EXTRAIT DU TEXTE:
"""
Pour s'abriter de la pluie battante qui a pris le relais des lacrymos matinaux, environ 200 opposants à l'A69 se sont réfugiés sous un hangar agricole. Quelques jeunes activistes masquant leur visages derrière des foulards, de vieux syndicalistes et militants de la Confédération Paysanne, deux députées LFI ceintes de leur écharpe tricolore et une très chic habitante de Castres, venue avec son chihuahua vêtu d'un petit manteau rose coordonné à l'anorak de sa maîtresse. « C'est mon arme anti-agression, des fois qu'on me prendrait pour une black bloc », plaisante cette retraitée de 73 ans. En dépit de son look de bourgeoise liftée et pomponnée, Tina Roumegoux ne manque pas une manifestation contre l'autoroute qui doit relier Castres à Toulouse fin 2025.

Agrandissement : Illustration 1

« Comme tout le monde, j'étais pour il y a trente ans », confie Tina. Mais l'habitante de la sous-préfecture du Tarn a évolué avec les années. « On n'a jamais de bouchons sur la route nationale vers Toulouse, à quoi et à qui ça servira de la doubler par une autoroute supplémentaire », s'interroge la Castraise. Elle se déclare préoccupée par la sécheresse en Espagne ou les embouteillages sur les autoroutes en Italie, son deuxième pays. « J'ai croisé le préfet venu serrer des mains hier, je lui ai demandé pourquoi il avait interdit la manifestation. Il m'a répondu qu'il était là pour faire respecter l'ordre, on aurait dit un homme des années 50 », rapporte Tina.
"""
CONSIGNE:
Condensez sous forme de liste le paragraphe de l'extrait ci-dessus qui commence par « Comme tout le monde, j'étais pour », en gardant ses faits principaux.

DONNÉES EXTRAITES:
"""
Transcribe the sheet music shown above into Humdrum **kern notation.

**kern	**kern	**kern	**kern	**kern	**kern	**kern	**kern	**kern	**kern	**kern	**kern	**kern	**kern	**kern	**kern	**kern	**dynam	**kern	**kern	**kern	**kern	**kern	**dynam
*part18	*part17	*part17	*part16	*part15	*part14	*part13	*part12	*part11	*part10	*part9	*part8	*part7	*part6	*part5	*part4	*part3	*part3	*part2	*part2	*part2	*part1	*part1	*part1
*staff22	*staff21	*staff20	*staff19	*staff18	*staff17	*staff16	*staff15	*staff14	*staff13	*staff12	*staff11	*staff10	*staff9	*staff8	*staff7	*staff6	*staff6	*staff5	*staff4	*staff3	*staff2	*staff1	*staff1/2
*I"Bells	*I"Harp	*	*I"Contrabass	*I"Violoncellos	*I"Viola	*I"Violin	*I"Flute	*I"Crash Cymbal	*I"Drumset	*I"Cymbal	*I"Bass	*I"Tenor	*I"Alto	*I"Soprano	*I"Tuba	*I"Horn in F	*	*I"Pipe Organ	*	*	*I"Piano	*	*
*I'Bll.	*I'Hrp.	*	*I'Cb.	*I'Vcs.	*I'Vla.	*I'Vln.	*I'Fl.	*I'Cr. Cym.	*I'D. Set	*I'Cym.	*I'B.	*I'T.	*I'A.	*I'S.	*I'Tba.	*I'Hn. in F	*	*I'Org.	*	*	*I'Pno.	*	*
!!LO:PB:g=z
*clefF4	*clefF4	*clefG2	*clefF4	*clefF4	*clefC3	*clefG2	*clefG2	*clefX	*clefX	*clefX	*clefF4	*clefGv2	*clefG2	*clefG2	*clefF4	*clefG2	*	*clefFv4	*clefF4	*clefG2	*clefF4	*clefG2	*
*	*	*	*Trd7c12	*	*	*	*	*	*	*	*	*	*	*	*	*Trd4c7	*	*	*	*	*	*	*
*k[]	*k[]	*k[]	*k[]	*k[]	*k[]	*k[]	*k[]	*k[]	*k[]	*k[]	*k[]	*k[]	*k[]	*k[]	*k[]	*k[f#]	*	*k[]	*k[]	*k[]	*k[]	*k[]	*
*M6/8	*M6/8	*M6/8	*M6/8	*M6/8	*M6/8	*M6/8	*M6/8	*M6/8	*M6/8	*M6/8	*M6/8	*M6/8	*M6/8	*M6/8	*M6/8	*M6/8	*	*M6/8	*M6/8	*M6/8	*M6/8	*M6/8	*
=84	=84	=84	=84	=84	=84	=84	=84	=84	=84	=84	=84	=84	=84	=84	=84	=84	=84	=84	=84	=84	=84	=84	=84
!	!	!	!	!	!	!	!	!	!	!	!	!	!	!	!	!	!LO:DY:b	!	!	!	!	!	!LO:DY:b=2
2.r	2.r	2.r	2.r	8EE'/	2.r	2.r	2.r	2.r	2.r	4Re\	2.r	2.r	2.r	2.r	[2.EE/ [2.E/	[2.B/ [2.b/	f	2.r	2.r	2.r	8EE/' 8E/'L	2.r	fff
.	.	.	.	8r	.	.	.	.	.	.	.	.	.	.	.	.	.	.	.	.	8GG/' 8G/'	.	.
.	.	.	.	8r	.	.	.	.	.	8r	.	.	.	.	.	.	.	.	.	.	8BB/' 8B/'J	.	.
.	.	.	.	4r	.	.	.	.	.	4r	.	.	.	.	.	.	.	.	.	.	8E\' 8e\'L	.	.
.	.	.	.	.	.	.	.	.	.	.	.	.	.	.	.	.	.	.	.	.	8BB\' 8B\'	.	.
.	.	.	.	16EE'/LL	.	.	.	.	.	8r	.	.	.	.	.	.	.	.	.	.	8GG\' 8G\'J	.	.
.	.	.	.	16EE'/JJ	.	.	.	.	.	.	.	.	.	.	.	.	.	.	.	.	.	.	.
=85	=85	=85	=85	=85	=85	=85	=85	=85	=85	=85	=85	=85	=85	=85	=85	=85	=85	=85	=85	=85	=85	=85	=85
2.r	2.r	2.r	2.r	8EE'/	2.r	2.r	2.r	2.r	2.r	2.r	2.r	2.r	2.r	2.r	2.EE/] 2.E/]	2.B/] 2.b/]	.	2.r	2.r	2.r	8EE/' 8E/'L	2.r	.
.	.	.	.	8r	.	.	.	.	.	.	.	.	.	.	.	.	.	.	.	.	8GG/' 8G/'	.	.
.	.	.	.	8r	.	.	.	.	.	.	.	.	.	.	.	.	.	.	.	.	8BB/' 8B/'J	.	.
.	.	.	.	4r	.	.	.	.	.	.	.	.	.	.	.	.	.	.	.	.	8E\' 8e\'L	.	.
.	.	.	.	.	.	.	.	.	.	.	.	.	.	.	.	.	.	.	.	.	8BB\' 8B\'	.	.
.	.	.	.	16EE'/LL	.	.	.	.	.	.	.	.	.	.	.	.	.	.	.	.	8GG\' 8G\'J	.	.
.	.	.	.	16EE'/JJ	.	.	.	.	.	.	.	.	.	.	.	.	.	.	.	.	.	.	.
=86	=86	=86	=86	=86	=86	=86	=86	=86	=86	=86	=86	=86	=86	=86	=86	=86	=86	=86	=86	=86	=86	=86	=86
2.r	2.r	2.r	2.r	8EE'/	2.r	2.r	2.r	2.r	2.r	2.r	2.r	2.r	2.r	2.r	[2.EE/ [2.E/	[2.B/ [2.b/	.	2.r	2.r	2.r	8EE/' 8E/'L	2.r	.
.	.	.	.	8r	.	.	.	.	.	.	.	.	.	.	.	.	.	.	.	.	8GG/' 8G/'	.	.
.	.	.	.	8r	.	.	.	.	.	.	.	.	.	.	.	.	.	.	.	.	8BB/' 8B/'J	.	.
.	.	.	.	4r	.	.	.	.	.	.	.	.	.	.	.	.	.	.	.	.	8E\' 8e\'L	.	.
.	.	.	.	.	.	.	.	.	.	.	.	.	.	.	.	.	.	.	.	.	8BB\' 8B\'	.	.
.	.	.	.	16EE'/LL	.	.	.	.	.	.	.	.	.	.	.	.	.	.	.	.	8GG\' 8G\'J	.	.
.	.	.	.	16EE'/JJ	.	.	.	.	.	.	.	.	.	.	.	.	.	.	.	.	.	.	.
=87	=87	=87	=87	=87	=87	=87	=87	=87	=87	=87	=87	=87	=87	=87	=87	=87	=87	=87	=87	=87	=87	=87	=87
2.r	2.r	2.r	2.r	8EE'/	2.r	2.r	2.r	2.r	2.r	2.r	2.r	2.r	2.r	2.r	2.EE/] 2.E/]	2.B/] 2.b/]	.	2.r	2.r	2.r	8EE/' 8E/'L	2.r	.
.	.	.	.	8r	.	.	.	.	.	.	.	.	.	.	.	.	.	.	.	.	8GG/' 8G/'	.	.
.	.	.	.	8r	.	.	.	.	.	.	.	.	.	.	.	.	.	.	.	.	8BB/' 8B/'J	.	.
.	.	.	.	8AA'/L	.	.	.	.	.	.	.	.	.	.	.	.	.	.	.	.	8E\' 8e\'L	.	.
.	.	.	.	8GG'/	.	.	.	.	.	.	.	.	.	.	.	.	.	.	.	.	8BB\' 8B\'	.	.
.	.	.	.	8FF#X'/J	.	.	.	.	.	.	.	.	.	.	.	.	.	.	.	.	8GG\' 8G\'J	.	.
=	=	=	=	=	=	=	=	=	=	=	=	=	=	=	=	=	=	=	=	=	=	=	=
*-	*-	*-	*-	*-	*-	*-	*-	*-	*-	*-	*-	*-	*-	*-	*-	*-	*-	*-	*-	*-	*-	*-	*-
"""
RÉSULTAT ATTENDU:
- Il y a trente ans, Tina, habitante de Castres, était favorable à l'autoroute, comme tout le monde.
- Son avis a évolué avec les années. Selon elle, la route nationale vers Toulouse n'a jamais de bouchons, et elle se demande à quoi et à qui servirait une autoroute supplémentaire.
- Elle se dit préoccupée par la sécheresse en Espagne et par les embouteillages sur les autoroutes en Italie, son deuxième pays.
- La veille, elle a demandé au préfet pourquoi il avait interdit la manifestation. Il a répondu qu'il était là pour faire respecter l'ordre, ce qui lui a évoqué un homme des années 50.